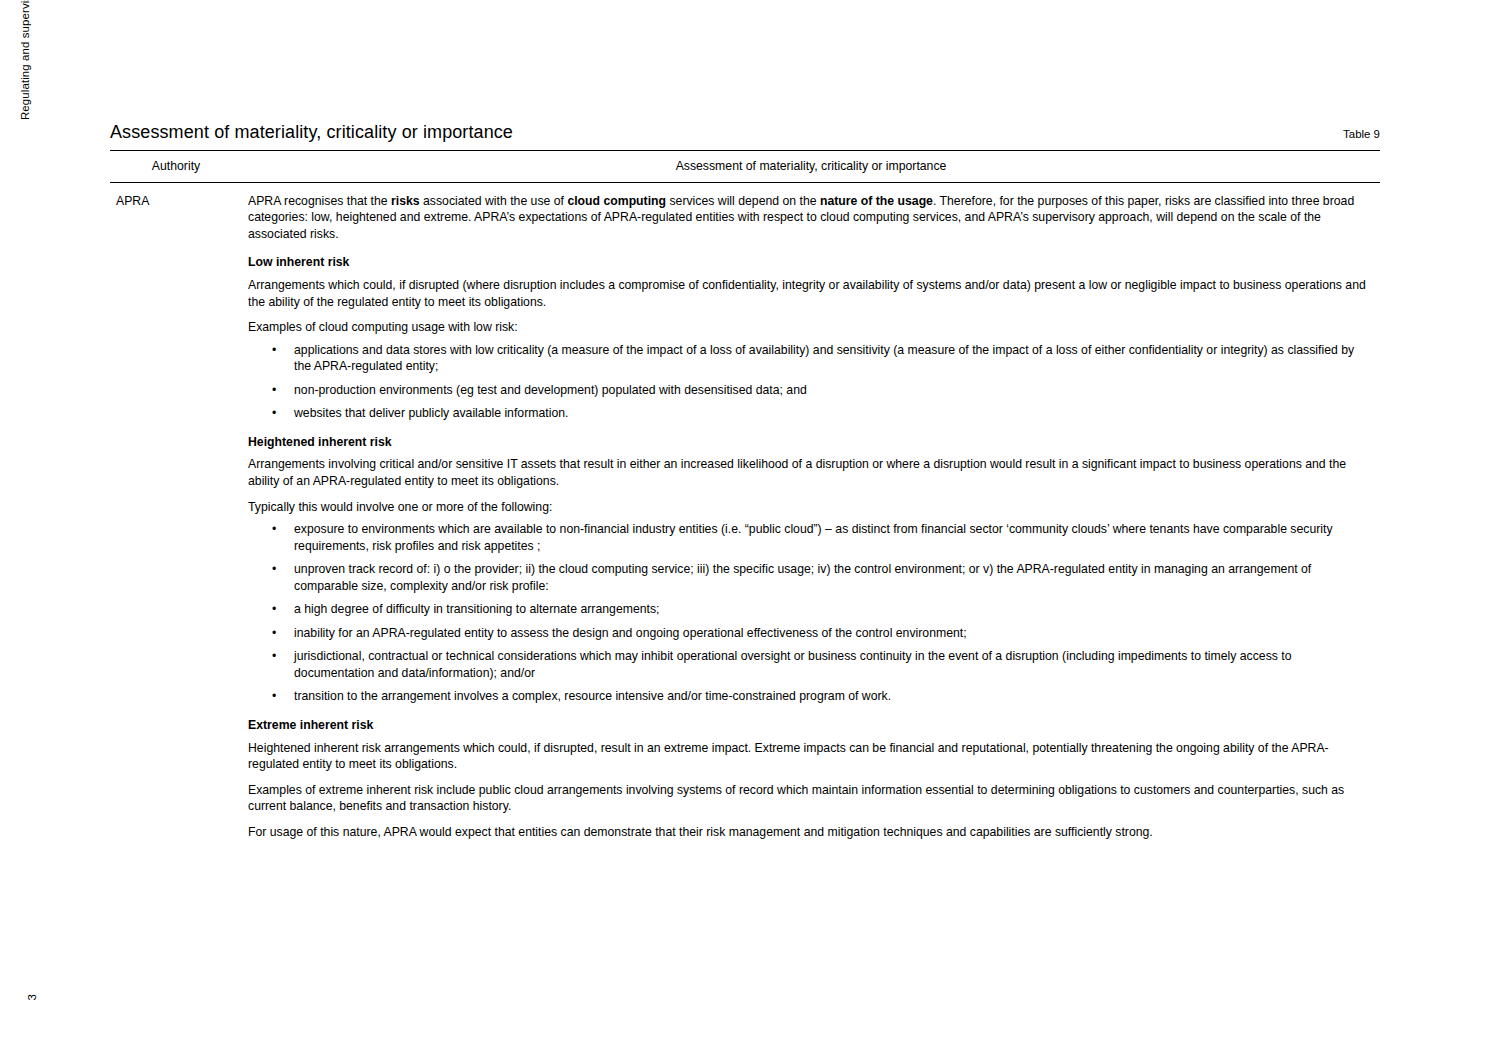Regulating and supervising the clouds: emerging prudential approaches for insurance companies
3
Assessment of materiality, criticality or importance
Table 9
| Authority | Assessment of materiality, criticality or importance |
| --- | --- |
| APRA | APRA recognises that the risks associated with the use of cloud computing services will depend on the nature of the usage . Therefore, for the purposes of this paper, risks are classified into three broad categories: low, heightened and extreme. APRA’s expectations of APRA-regulated entities with respect to cloud computing services, and APRA’s supervisory approach, will depend on the scale of the associated risks. Low inherent risk Arrangements which could, if disrupted (where disruption includes a compromise of confidentiality, integrity or availability of systems and/or data) present a low or negligible impact to business operations and the ability of the regulated entity to meet its obligations. Examples of cloud computing usage with low risk: applications and data stores with low criticality (a measure of the impact of a loss of availability) and sensitivity (a measure of the impact of a loss of either confidentiality or integrity) as classified by the APRA-regulated entity; non-production environments (eg test and development) populated with desensitised data; and websites that deliver publicly available information. Heightened inherent risk Arrangements involving critical and/or sensitive IT assets that result in either an increased likelihood of a disruption or where a disruption would result in a significant impact to business operations and the ability of an APRA-regulated entity to meet its obligations. Typically this would involve one or more of the following: exposure to environments which are available to non-financial industry entities (i.e. “public cloud”) – as distinct from financial sector ‘community clouds’ where tenants have comparable security requirements, risk profiles and risk appetites ; unproven track record of: i) o the provider; ii) the cloud computing service; iii) the specific usage; iv) the control environment; or v) the APRA-regulated entity in managing an arrangement of comparable size, complexity and/or risk profile: a high degree of difficulty in transitioning to alternate arrangements; inability for an APRA-regulated entity to assess the design and ongoing operational effectiveness of the control environment; jurisdictional, contractual or technical considerations which may inhibit operational oversight or business continuity in the event of a disruption (including impediments to timely access to documentation and data/information); and/or transition to the arrangement involves a complex, resource intensive and/or time-constrained program of work. Extreme inherent risk Heightened inherent risk arrangements which could, if disrupted, result in an extreme impact. Extreme impacts can be financial and reputational, potentially threatening the ongoing ability of the APRA-regulated entity to meet its obligations. Examples of extreme inherent risk include public cloud arrangements involving systems of record which maintain information essential to determining obligations to customers and counterparties, such as current balance, benefits and transaction history. For usage of this nature, APRA would expect that entities can demonstrate that their risk management and mitigation techniques and capabilities are sufficiently strong. |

YOUR GOAL:
Look over the records above and filter for each line with the word "materiality".

RESPONSE BOX:
Assessment of materiality, criticality or importance
| Authority | Assessment of materiality, criticality or importance |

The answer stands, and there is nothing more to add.